9.     Our Nesbit Reception hosted more than 130 alumni, friends, faculty, and residents. For me the Nesbit Society events are high points of the year. We held this event at the 100 year-old Le Pavilion Hotel. Although hit hard by Katrina in 2005, Le Pavilion took in many of its employees with their families and pets in the wake of the devastation, yet was back up and running as a hotel by December of that year. The social part of a profession, especially a profession as social as medicine, is an essential part of its substance and pleasure and the Nesbit Society serves this function well. We had a large contingent from Denmark and the University of Copenhagen including Jens Sönksen and his daughter Louise who was a little girl when they lived in Ann Arbor. Barry Kogan, Bart & Amy Grossman, Marty & Anne Sanda, Kathleen Kieran, and our contributions to the Northwestern urology program (JO DeLancey, Diana Bowen, & Drew Flum) were on hand. So too were Sarah Fraumann and Jackie Milose who will both be doing reconstructive urology for the University of Chicago but at polar ends of the city. Stephanie Kielb of course is in the middle of the city on the Northwestern faculty. Jill Macoska was back from Boston and Bunmi (E. Oluwabunmi Olapade-Olaopa) was the most distant traveler, hailing from Ibadan, Nigeria. Many other former students and friends joined our faculty and residents for a lovely evening that Mike Kozminski and Julian Wan put together with Sandy Heskett and April Malis. Our next Nesbit event will be in the autumn (October 15-17), deep in the midst of football season and we have great expectations for our pigskin wolverines. With a new coaching staff on the scene we can well understand the need to have put aside our annual prostate cancer fund raiser, the Michigan Men’s Football Experience. It must be “first things first” for Coach Harbaugh’s team this inaugural year. While fund raisers come and go, our work in the Medical School and Health System remains nonstop without seasonality. Urologic research at Michigan continues to progress, with a number of exciting findings and technologies in play that will be discussed in upcoming departmental What’s New communications.

 Danes Jens & daughter

[Above-Danish contingent: L-> R Stefan Howart from Coloplast, Peter Oestergren, Lasse Fahrenkrug, Eric Halvarsen, André Germaine, Jens Sönksen. Bottom: Jens & Louise]
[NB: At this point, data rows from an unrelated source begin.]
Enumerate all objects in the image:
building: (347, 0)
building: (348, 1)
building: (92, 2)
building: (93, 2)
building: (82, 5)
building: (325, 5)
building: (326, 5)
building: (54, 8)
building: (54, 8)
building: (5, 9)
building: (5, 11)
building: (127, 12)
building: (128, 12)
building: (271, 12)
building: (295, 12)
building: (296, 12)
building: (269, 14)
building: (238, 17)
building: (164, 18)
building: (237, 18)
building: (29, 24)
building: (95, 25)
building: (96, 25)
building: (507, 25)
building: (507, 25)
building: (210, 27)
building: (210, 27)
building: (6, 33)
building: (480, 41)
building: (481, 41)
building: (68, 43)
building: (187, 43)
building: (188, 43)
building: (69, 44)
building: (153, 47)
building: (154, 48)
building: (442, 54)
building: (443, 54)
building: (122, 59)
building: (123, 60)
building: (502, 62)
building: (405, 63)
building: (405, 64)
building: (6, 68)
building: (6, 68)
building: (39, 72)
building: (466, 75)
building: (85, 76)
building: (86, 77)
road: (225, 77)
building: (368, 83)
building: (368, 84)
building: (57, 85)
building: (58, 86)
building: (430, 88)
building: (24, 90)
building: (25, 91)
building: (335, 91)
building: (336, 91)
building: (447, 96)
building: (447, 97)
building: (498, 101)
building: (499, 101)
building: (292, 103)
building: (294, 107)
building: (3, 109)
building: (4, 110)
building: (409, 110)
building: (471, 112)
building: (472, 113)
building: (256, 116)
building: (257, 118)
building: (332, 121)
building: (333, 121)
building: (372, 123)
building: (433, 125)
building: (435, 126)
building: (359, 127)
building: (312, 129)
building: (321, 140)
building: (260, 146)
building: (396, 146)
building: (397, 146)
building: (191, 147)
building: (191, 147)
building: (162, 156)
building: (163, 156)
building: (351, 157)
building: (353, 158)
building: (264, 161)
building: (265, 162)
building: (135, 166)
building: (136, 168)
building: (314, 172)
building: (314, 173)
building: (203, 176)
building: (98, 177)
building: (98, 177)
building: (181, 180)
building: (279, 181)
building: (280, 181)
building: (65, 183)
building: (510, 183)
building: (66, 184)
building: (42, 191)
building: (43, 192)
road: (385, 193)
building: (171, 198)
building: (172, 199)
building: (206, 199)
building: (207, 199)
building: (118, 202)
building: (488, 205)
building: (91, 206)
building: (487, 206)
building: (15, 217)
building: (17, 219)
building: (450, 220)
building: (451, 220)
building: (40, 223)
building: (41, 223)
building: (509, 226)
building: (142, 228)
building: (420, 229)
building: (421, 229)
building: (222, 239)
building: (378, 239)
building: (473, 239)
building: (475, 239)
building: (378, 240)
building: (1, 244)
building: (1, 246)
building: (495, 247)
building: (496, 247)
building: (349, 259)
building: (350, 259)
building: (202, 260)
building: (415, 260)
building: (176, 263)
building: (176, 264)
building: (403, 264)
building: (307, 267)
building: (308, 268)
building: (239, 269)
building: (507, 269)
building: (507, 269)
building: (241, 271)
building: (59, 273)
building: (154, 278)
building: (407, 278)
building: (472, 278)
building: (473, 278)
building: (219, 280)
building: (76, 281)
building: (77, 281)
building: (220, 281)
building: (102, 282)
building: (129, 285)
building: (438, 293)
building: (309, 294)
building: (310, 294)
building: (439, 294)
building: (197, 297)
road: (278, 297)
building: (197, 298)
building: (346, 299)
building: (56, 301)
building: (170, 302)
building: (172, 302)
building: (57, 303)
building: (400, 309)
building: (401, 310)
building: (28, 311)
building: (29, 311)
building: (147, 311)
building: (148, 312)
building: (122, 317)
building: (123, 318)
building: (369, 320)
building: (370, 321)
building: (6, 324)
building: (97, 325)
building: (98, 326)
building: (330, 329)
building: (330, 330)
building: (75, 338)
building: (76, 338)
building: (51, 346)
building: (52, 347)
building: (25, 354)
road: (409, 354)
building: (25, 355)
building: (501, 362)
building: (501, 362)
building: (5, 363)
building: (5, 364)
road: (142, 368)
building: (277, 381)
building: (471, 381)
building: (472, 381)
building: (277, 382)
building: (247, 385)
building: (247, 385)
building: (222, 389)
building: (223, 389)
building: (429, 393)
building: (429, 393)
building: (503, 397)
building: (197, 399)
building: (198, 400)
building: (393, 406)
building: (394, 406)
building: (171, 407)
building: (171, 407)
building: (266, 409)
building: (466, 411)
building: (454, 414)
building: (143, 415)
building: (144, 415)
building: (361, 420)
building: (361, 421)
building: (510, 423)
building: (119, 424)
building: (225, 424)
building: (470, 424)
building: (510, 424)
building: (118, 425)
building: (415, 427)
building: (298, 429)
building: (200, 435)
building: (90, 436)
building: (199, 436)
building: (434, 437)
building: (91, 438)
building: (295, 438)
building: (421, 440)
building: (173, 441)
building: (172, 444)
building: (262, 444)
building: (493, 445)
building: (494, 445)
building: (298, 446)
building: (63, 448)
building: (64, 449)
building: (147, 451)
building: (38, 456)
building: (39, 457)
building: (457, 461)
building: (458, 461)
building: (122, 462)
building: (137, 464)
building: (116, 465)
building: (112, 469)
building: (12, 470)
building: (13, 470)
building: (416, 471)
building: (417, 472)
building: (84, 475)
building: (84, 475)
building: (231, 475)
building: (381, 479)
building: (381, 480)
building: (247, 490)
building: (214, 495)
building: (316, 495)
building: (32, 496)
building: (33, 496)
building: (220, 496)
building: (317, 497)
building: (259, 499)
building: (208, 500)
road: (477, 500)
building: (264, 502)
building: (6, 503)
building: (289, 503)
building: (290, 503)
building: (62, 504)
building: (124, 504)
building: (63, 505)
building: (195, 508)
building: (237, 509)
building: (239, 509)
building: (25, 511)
 Barry & Bart Marty & Cheryl

[Top-Barry Kogan Chair at Albany, Bart Grossman from MD Anderson; Bottom-Lindsey Herrel, Cheryl Lee, & Marty Sanda Chair at Emory]

 Osawa NPR ladies

[Top–Takahiro Osawa, Noburo Shinohara, Takahiro Mitsui; Bottom-Lindsey Cox, Yahir Santiago-Lastra, Anne Cameron]

 Alon, PAs, Jacuqi

[Alon Weizer, Jackie Milose, Mary Nowlin, Liz Marsh]

 Bonmie

[Bunmi Olapade-Olaopa, Peter Knapp, Quentin Clemens]

 

10.    It is worth reflecting upon telltale signals that we either pick up or miss. On this particular day in 1981 the Morbidity and Mortality Weekly Report of the Centers for Disease Control and Prevention reported that five people in Los Angeles, California, had a rare form of pneumonia seen only in patients with weakened immune systems. At the time this observation was a matter of only faint curiosity to most physicians, and of even less interest to the public at large until it turned out, in retrospect, to have been the first recognized cases of AIDS. In the crowded bandwidth of everyday clinical life, narrow subspecialty focus, and the administrative hassles of the practice of medicine it is important to keep a deliberate open mental channel tuned to the greater environment of healthcare and science. Many telltale signs that presage tomorrow surround us and one wonders what telltale signals we are missing amidst today’s noise and summertime moments.

May flowers [Lilacs in front of old Mott]

Upcoming events: Residents graduation dinner. Triple professorship installation. Chang Lecture on Art and Medicine Thursday July 16 – Dr. Pierre Mouriquand Professor Claude-Bernard University, Lyon, France: “Slowly down the Rhône: the river and its artists.”

 

Thanks for spending time on “Matula Thoughts” this month.